Mortgage rates rose just 1 basis point to 2.87% in this week’s data from Freddie Mac, marking the third week in a row of relative steadiness. With the stock market hitting new highs and investors continuing to digest the July Fed meeting minutes while they await Chair Powell’s Friday speech, there were no major surprises that would spark a big move.
What Does this Mean:
Data on both existing home sales and new home sales in July showed that the housing market performed largely as expected, with a slight pick-up in the month but momentum notably down from last winter’s peak activity. The number of homes for sale remains low despite recent inventory improvements and home prices continue to go up, albeit at a slowing pace. Investors are waiting for a reason to go in a new direction and while we may get this from Fed Chair Powell’s speech on Friday, it’s more likely that incoming data this fall will be what causes rates to move. Rates will begin to climb if we make continued progress in fighting the pandemic which would suggest that the economy will remain on track, and while less likely, rates could falter if COVID cases continue to increase.

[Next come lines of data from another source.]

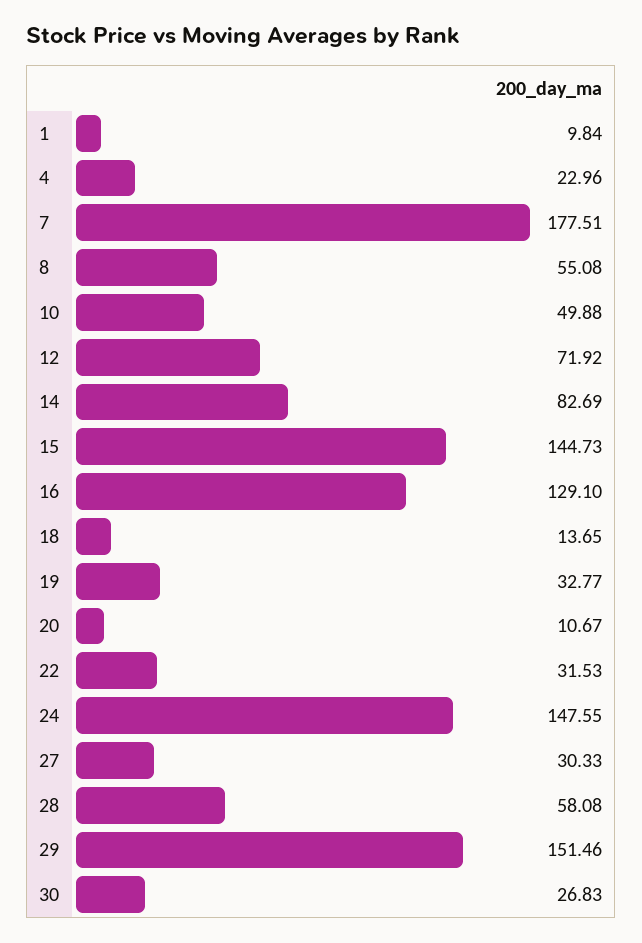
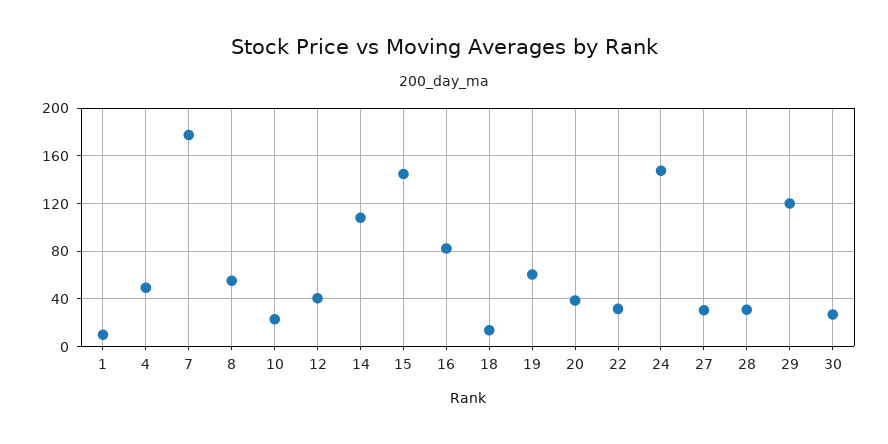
  {
    "1": 9.84,
-   "4": 22.96,
+   "4": 50,
    "7": 177.51,
    "8": 55.08,
-   "10": 49.88,
+   "10": 20,
-   "12": 71.92,
+   "12": 40,
-   "14": 82.69,
+   "14": 110,
    "15": 144.73,
-   "16": 129.1,
+   "16": 80,
    "18": 13.65,
-   "19": 32.77,
+   "19": 60,
-   "20": 10.67,
+   "20": 40,
    "22": 31.53,
    "24": 147.55,
    "27": 30.33,
-   "28": 58.08,
+   "28": 30,
-   "29": 151.46,
+   "29": 120,
    "30": 26.83
  }

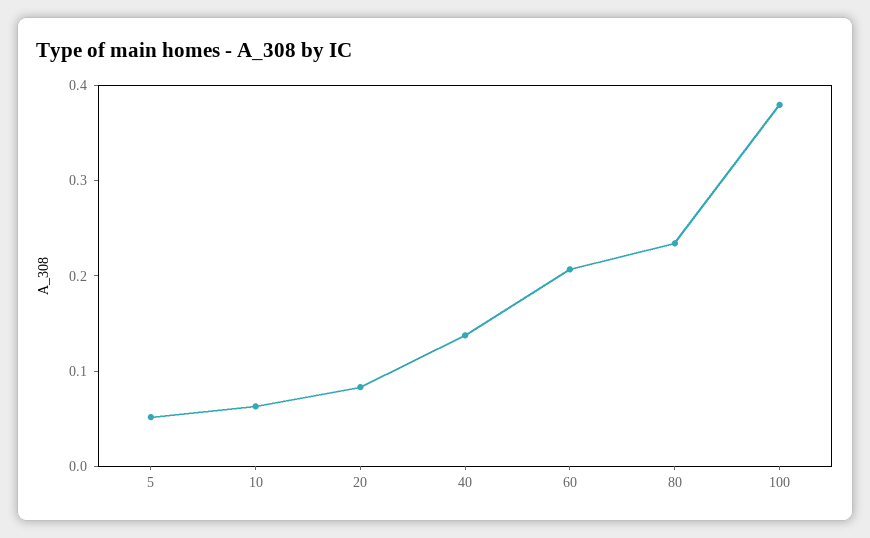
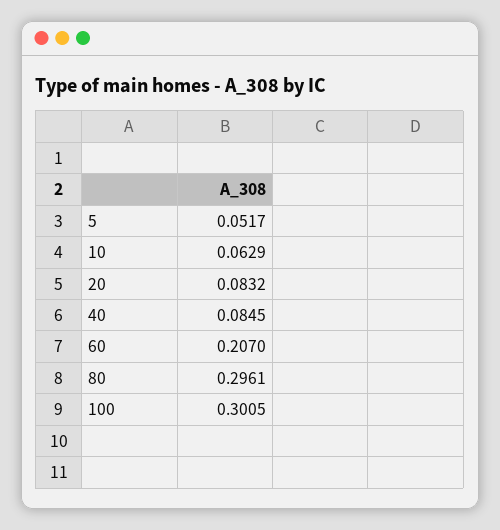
  {
    "5": 0.0517,
    "10": 0.0629,
    "20": 0.0832,
-   "40": 0.14,
+   "40": 0.0845,
    "60": 0.207,
-   "80": 0.24,
+   "80": 0.2961,
-   "100": 0.38
+   "100": 0.3005
  }

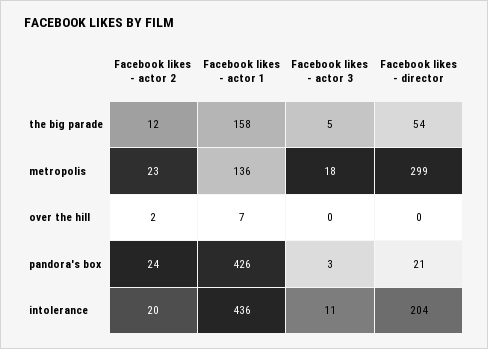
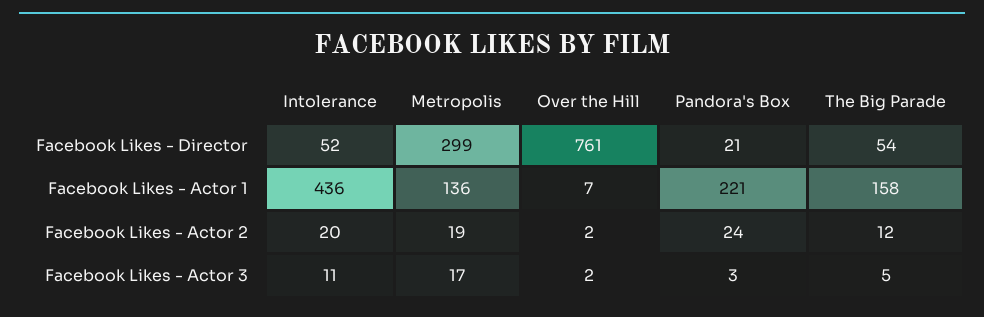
  {
    "Facebook likes - actor 2": {
      "the big parade": 12,
-     "metropolis": 23,
+     "metropolis": 19,
      "over the hill": 2,
      "pandora's box": 24,
      "intolerance": 20
    },
    "Facebook likes - actor 1": {
      "the big parade": 158,
      "metropolis": 136,
      "over the hill": 7,
-     "pandora's box": 426,
+     "pandora's box": 221,
      "intolerance": 436
    },
    "Facebook likes - actor 3": {
      "the big parade": 5,
-     "metropolis": 18,
+     "metropolis": 17,
-     "over the hill": 0,
+     "over the hill": 2,
      "pandora's box": 3,
      "intolerance": 11
    },
    "Facebook likes - director": {
      "the big parade": 54,
      "metropolis": 299,
-     "over the hill": 0,
+     "over the hill": 761,
      "pandora's box": 21,
-     "intolerance": 204
+     "intolerance": 52
    }
  }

For homebuyers, while the mortgage rate backdrop is important, the bigger challenge remains finding a home amid scarce options. A steady climb in homeowners deciding to sell will spell welcome relief and will likely enable more buyers to take advantage of still low mortgage rates. While we saw a smaller gain in new listings this week as students head back to school nationwide, we expect this setback to be temporary, meaning improved options for homebuyers in the months ahead.